→ **Written exercise 1**
In the article on Massachusetts cannabis lounges, why did the state's cannabis agency delay licensing social consumption establishments? Answer in one to three sentences.
→ **Written exercise 2**
Pick up the article on Massachusetts cannabis lounges where it stops and continue writing it.

##### Source excerpt #####

As more and more recreational marijuana shops open across Massachusetts, state regulators turned their focus Thursday toward the next frontier of the industry’s rollout:
Social consumption establishments.
Otherwise known as cannabis cafes or marijuana lounges, social consumption establishments are for weed what bars are for alcohol: a business where people are allowed to buy and consume the drug on site, whether that be by inhalation or ingestion.
Even though the 2016 ballot measure legalizing adult-use marijuana in Massachusetts gave the Cannabis Commission Control the authority to license social consumption establishments, the agency decided to put off implementation amid Gov. Charlie Baker’s concerns that the agency had their hands full getting recreational dispensaries up and running.
However, since smoking or consuming marijuana in public remains illegal, that decision has left residents who aren’t allowed to use the drug at home with few options.
“At this time, cannabis use is not legal for everyone, because people in public housing and renters and others don’t have a place to legally consume,” CCC commissioner Shaleen Title said Thursday.

##### Supplied records #####

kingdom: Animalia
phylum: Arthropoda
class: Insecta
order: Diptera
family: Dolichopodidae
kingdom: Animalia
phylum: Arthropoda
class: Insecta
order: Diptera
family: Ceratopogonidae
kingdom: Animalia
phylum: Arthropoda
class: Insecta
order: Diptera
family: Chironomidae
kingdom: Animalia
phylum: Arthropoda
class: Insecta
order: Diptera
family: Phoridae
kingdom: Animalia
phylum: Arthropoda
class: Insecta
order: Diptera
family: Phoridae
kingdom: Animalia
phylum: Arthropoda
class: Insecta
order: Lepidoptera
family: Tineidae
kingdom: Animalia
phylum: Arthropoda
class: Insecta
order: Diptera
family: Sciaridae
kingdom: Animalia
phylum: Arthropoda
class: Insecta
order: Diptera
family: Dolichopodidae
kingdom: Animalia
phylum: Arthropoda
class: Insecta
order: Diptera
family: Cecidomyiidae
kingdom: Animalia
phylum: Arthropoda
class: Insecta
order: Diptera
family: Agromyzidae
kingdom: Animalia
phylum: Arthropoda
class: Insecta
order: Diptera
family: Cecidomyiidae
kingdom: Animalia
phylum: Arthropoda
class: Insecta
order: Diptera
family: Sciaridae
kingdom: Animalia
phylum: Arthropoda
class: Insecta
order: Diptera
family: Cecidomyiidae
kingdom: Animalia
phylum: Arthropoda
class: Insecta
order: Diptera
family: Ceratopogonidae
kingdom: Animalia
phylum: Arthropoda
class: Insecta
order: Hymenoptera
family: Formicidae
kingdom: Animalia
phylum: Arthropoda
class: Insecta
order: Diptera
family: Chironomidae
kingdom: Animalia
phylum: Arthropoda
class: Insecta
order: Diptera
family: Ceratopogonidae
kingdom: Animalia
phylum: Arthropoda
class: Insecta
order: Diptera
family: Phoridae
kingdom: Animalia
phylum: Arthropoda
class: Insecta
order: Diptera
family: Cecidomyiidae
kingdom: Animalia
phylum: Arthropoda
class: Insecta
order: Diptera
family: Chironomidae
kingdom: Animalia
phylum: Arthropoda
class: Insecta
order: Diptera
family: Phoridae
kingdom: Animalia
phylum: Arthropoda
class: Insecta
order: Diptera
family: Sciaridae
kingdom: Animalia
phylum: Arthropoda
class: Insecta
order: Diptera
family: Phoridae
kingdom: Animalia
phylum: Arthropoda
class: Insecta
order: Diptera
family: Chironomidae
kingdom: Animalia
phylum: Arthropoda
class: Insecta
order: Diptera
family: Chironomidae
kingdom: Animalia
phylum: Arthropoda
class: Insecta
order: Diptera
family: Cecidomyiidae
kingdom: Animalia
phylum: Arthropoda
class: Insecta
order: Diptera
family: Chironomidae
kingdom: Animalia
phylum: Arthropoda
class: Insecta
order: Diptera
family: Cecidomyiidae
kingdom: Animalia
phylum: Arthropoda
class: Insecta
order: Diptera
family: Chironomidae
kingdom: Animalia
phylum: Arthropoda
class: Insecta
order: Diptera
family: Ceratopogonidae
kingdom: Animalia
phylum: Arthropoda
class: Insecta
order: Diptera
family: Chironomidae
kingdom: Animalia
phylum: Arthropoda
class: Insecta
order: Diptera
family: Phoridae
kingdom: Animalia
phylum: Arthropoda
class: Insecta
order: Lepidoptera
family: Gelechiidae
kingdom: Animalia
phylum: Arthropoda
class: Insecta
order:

#####

→ **Expected output 1**
The agency put off licensing them because Gov. Charlie Baker was concerned that it already had its hands full getting recreational dispensaries up and running.

→ **Expected output 2**
So with nearly 20 retail pot shops open in the state, the CCC is moving forward with a social consumption pilot, a concept that Baker says “would make a lot of sense.” The agency approved the plan, after an at-times contentious discussion, in a 3-2 vote Thursday.
“I believe it is the will of the people,” CCC Chairman Steve Hoffman told reporters after the vote. “I believe there is a strong desire to have this.”
That doesn’t mean cannabis cafes will being popping up soon; the timeline for implementation remains unclear.
“It’s going to take a while,” Hoffman said.
Even advocates have acknowledged it could be “a matter of years” before such businesses open in Massachusetts. The pilot program approved Thursday still has to go through two more rounds of deliberation and approval, including a public comment period, before it can be implemented (as well as legislative action to make a technical tweak in the state law).
Still, the plan does illustrate what the first cannabis cafes and lounges in Massachusetts will look like, if and when they do open:
What will they look like?
With apologies to yogis and moviegoers, cannabis cafes will be primarily cannabis starting out.
Under previous draft regulations, the CCC has raised the possibility of both “primary use” and “mixed used” social consumption licenses. That won’t be the case in the pilot program.
“Mixed-use licenses, like yoga studios and move theaters that we discussed last time, are off the table for now, until we can collect more information,” Title, who led the agency’s social consumption working group, said Thursday.
There are still two types of licenses under the proposed pilot: Primary-use licenses, like cannabis cafes, and event host licenses for public events where marijuana could be consumed, like a concert or festival.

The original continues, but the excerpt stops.